## QUOTED PASSAGE
Save the world with data

Globefloat
Photo by Daniela Hartmann

I was talking to someone recently who at first I thought was an angel investor interested in my work, but it turned out he was keen on funding charitable projects. It shows I need to improve my messaging – while I am technically running a non-profit, that's not by choice. I do love supporting that world, but I'm always looking for revenue opportunities where I'm adding value for users who can afford it, even for my open-source projects.

It did get me thinking about some of my favorite non-profit teams though. They're all primarily focused on using data to do good, even if they're not purely non-profit in structure. Here's the people I'd trust to put my money to good use, if I was a social investor.

Ushahidi/SwiftRiver

With uptake worldwide, Ushahidi has been doing valuable work spreading information around disasters and political unrest, everywhere from Egypt to New Zealand and Japan. The SwiftRiver part is the brainchild of Jon Gosier, and while I'm a bit biased as I'm contributing some time and code, it's a really powerful use of technologies that are usually only focused on ad-serving. There's so many practical ways this kind of filtering and routing of information can help in an emergency.

Global Virus Forecasting Initiative

With feet on the ground in 23 countries, the GVFI has roots in the traditional non-profit world, but a clear understanding of how modern data processing can help its mission. Lucky Gunesekara, Lalith Polepeddi and the rest of their team are building a cutting-edge information infrastructure to make sense of the masses of information gathered by the teams, matching it against social media and traditional news organizations. The results are then used to track and predict human viral outbreaks and save lives. 

Media Cloud

Ethan Zuckerman is a legend in the non-profit world as a driving force behind projects like Global Voices and Geekcorps, but with Media Cloud he's applying his skills to data analysis on an ambitious scale. As the Arab revolts show, one of the biggest problems around the world is the way people are denied a voice. By tracking and quantifying media coverage in unprecedented detail, the project hopes to draw a picture of the problem, as a first step to offering solutions. It's an important project in a lot of ways – just ask yourself when you first heard about the Tunisian uprising? It took three weeks for coverage to enter most of the Western media (though France was a bit ahead of the curve, thanks to their colonial history). Those sort of gaps in our collective vision mean we're missing out on vital information.

## COMPLETE THE FOLLOWING
1. According to the post on data-driven non-profit teams, why is Media Cloud an important project?
2. List every person named in the post on data-driven non-profit teams.
The listing that follows has nothing to do with the post.

## ENTRIES SHOWN
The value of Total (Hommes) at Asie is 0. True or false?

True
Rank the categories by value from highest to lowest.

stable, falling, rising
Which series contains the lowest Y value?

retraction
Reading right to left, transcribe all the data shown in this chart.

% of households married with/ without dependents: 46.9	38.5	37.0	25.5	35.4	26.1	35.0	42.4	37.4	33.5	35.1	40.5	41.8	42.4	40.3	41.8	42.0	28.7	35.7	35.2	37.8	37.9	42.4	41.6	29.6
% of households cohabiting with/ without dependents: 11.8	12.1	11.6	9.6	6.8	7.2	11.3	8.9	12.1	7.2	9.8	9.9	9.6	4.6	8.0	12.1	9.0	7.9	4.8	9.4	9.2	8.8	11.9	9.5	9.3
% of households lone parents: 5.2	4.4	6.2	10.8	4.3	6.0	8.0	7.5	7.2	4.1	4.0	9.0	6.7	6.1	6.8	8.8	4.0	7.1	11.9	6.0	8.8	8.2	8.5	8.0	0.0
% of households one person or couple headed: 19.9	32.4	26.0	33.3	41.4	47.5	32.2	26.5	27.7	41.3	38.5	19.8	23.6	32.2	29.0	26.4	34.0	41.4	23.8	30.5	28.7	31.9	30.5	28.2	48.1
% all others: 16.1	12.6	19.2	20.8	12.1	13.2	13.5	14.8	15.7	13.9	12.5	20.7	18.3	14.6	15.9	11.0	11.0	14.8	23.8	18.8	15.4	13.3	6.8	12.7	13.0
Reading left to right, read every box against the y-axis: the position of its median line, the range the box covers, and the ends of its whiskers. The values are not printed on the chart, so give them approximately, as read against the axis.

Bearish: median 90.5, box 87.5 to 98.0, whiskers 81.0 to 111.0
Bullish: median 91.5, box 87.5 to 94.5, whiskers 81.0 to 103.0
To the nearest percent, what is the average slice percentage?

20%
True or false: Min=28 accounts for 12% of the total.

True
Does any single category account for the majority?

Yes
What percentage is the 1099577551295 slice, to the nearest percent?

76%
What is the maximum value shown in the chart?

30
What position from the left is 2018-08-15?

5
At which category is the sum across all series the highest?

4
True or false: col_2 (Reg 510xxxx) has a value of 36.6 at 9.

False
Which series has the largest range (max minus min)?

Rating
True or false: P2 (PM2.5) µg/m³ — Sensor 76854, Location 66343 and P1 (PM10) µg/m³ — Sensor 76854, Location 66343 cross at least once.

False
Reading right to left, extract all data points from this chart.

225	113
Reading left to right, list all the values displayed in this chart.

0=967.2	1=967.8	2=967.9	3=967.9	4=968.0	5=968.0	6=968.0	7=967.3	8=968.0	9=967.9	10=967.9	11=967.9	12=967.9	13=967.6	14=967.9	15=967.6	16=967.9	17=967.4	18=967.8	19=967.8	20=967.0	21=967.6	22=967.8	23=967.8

## RESPONSES BY TASK
1. Media Cloud tracks and quantifies media coverage in detail to show how people are denied a voice. It also exposes gaps in collective vision that leave people missing vital information. For example, the Tunisian uprising took three weeks to enter most Western media.

2. Daniela Hartmann, Jon Gosier, Lucky Gunesekara, Lalith Polepeddi, Ethan Zuckerman